The main difference between the two is the ASIC, or the application-specific integrated circuit. An ASIC is a specialist in a world of generalists: useless at nearly everything, but frighteningly good at one thing. Namely, guessing numbers until you get the right one. However, no one had publicly analyzed the chip codenamed KF1950, so Kurt had to reverse-engineer it from scratch. Kurt chose this chip, made by MicroBT for their WhatsMiner machines, because they are sold for "virtually pennies", as Kurt puts it. The other more common chip, Bitmain's BM1370, used by other open-source miners, costs about fifty dollars or so.

But truly, the proudest moments were when I confirmed that the first Bitshoka hardware could communicate with the ASIC and later when I interfaced with a WhatsMiner hashboard via the bitLode USB adapter board. Those initial "Hello ASIC" moments were amazing!

Opening up a chip like this will not make one tiny machine rival an industrial mine, and it doesn't have to.
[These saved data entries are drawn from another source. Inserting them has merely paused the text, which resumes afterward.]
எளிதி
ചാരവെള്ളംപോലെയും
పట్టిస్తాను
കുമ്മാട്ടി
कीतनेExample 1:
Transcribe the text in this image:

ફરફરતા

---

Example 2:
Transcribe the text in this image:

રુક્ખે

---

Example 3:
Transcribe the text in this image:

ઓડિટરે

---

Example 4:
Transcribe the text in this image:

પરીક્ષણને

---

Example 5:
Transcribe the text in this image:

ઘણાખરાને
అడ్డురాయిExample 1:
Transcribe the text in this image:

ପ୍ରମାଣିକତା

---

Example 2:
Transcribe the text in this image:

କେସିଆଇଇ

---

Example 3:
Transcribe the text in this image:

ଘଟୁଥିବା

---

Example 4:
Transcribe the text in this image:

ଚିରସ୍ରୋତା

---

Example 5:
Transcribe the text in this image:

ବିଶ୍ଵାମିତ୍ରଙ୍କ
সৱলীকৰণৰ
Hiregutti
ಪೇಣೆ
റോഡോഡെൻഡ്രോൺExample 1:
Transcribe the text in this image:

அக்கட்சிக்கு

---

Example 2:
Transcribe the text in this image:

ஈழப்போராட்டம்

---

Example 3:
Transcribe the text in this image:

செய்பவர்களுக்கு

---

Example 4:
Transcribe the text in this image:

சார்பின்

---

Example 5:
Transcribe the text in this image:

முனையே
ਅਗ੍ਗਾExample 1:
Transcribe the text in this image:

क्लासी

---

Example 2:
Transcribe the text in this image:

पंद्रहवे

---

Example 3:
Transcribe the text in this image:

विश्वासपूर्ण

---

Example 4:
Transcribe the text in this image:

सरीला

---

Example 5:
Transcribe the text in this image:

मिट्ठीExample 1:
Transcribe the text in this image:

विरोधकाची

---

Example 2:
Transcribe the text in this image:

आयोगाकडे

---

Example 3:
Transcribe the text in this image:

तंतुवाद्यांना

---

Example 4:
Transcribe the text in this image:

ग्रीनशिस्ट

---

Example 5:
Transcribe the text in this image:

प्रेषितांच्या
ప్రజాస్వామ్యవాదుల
What it can do is let more people understand, build, repair, and take part in the hardware side of the Bitcoin community.

Kurt is part of OSMU, the Open Source Miners United, a community that understands its tiny machines won't beat the industrial farms on raw computing power. In the OSMU Discord, when asked about the value of home mining, one member answered immediately: "Vires in Numeris," a Latin phrase meaning "Strength in Numbers." The saying originates all the way back to 2011 in the BitcoinTalk internet forum, when people still experimented with the money.
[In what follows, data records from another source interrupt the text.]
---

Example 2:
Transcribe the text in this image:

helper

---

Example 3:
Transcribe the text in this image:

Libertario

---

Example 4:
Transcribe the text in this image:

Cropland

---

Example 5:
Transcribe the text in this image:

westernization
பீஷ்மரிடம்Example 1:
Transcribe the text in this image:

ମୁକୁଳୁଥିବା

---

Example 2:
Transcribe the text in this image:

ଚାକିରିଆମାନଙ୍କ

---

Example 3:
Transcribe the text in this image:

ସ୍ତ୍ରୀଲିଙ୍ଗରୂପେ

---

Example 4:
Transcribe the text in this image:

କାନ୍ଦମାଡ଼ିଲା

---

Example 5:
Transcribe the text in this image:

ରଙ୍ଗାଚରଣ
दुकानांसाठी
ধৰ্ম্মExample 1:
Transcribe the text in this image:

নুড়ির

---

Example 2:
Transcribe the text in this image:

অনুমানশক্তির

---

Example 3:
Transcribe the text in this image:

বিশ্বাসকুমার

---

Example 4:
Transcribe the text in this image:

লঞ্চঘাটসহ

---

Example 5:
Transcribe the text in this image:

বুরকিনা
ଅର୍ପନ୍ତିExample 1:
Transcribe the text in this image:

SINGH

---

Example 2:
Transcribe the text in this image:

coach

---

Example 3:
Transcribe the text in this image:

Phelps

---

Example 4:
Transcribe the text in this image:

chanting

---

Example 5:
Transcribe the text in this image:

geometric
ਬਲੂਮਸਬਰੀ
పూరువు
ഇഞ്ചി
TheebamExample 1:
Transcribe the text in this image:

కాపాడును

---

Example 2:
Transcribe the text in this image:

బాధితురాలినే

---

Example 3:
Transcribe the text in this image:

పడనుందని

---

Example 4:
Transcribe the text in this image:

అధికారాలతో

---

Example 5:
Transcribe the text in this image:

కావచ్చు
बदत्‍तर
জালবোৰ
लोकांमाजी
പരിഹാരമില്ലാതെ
The argument is not that one home miner can outmuscle an industrial operation. It is that many small miners, spread across many places, make the system harder to pressure through a few large targets.

And then Nini failed.

It wasn't the Nairobi dust, but rather the board could talk to the chip, but it couldn't mine. Kurt traced the issue to the power circuit and redesigned the board. He ordered a new version, but it hasn't arrived yet.

Despite the setback, Kurt says that he is able to keep going "because of support from my wife (and kids) as well as the great community [he has] in Nairobi—both in the Bitcoin space and out of it." He continues, "seeing the work that others around me are doing, and how my work can support them and vice versa, is also very encouraging."

Hardware development is hard; hardware development in Africa is even harder for a myriad of reasons.

For anyone who wants to help, Kurt points to the OSMU Discord. People can also message him there directly as @kuenrg. He's happy to help people contributing to open-source Bitcoin hardware. He's also apparently eager to give monologues on open-source peer-to-peer energy.

Right now, Kurt is guiding the development of Jua Kali—"hot sun" in Swahili—Bitcoin miners at Gridless. He's also working on something he calls Stimatofali—"stima" for electricity, "matofali" for bricks—an open-source way for solar home systems to share power with each other, like snapping electric bricks together.

Receiving the grant is what allowed Kurt to work on reverse engineering the hardware full time. He says that without OpenSats, he wouldn't have had the time or justification to spend months studying the boards, translating the knowledge into a schematic, and then creating the circuit board.

OpenSats has provided incredible support. [...] The support from OpenSats helped me during every challenge along the way; without them, I would have felt that I should probably be doing my time and energy elsewhere.

So, for now, Kurt waits. He ordered ten new boards that are being made in the Nairobi fab, according to instructions he created. Until then, his logic analyzer and soldering iron stays out, ready.

Sometimes, against the odds, one of those small open-source miners scattered across the world finds a block—not bad for underdogs working from home. "When I look up from my work and the mess in front of me," he says, "I see a small lawn and a bunch of banana trees. There are often a bunch of bananas on the trees, which we try to harvest before the monkeys get them." Kurt, who hacked a computer chip and kept a fifty-year-old power supply alive, likes his odds.